= Pablo González (conductor) =

Spanish conductor

Pablo González Bernardo (known as Pablo González) (born 1975), is a Spanish conductor.
==Biography==
Pablo González was born in Oviedo, Spain, and studied at the Conservatoire in his hometown and in London at the Guildhall School of Music and Drama. In 2000, González won the first prize of the Donatella Flick Conducting Competition and in 2006 the first prize of the Cadaqués Orchestra International Conducting Competition.

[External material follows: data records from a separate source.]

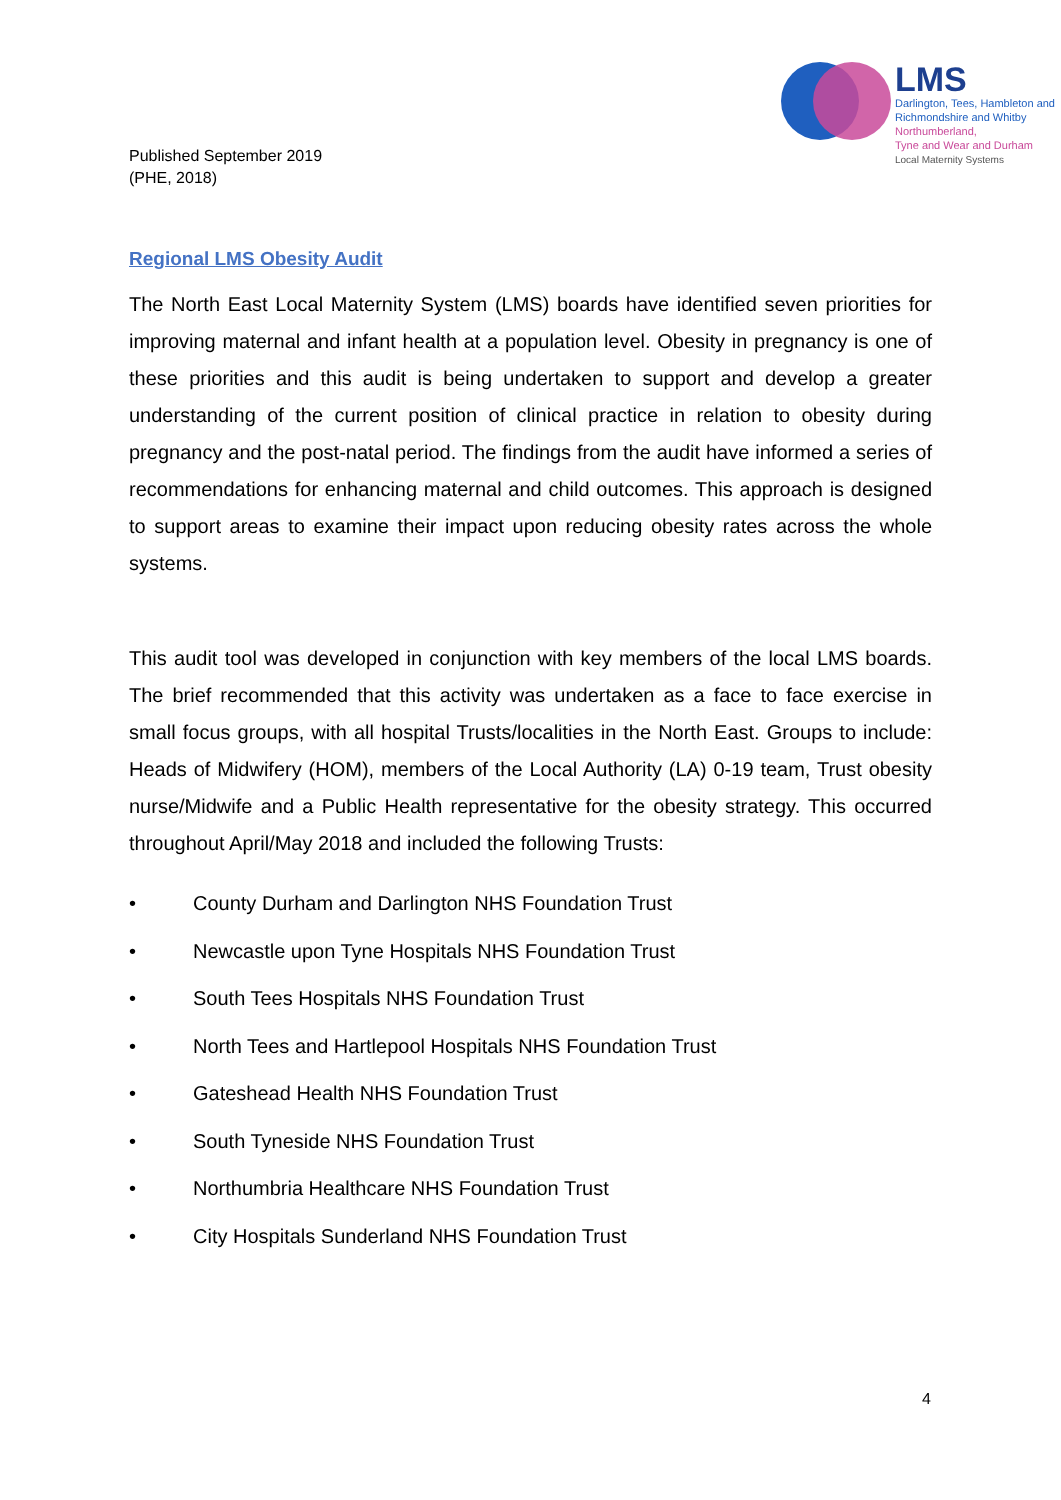Published September 2019
(PHE, 2018)
LMS
Darlington, Tees, Hambleton and
Richmondshire and Whitby
Northumberland,
Tyne and Wear and Durham
Local Maternity Systems
Regional LMS Obesity Audit
The North East Local Maternity System (LMS) boards have identified seven priorities for improving maternal and infant health at a population level. Obesity in pregnancy is one of these priorities and this audit is being undertaken to support and develop a greater understanding of the current position of clinical practice in relation to obesity during pregnancy and the post-natal period. The findings from the audit have informed a series of recommendations for enhancing maternal and child outcomes. This approach is designed to support areas to examine their impact upon reducing obesity rates across the whole systems.
This audit tool was developed in conjunction with key members of the local LMS boards. The brief recommended that this activity was undertaken as a face to face exercise in small focus groups, with all hospital Trusts/localities in the North East. Groups to include: Heads of Midwifery (HOM), members of the Local Authority (LA) 0-19 team, Trust obesity nurse/Midwife and a Public Health representative for the obesity strategy. This occurred throughout April/May 2018 and included the following Trusts:
• County Durham and Darlington NHS Foundation Trust
• Newcastle upon Tyne Hospitals NHS Foundation Trust
• South Tees Hospitals NHS Foundation Trust
• North Tees and Hartlepool Hospitals NHS Foundation Trust
• Gateshead Health NHS Foundation Trust
• South Tyneside NHS Foundation Trust
• Northumbria Healthcare NHS Foundation Trust
• City Hospitals Sunderland NHS Foundation Trust
4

Pablo González has served as assistant conductor of the London Symphony Orchestra, the Spanish National Youth Orchestra and the Bournemouth Symphony Orchestra, Bournemouth Sinfonietta and as principal guest conductor of the Cadaqués Orchestra. As a guest conductor he has also conducted the Orchestre de Chambre de Lausanne, Deutsche Radio Philharmonie, Danish National Chamber Orchestra, City of London Sinfonia, Sinfonieorchester Basel, Orchestre National de Belgique, Wiener Kammerorchester, Orchestre Philarmonique de Strasbourg, Royal Flemish Philharmonic, Hamburger Symphoniker, Orchestre Philarmonique de Liège, Winterthur Musikkolegium and most of the orchestras in Spain.

In October 2008 González was appointed principal conductor of the Barcelona Symphony and Catalonia National Orchestra.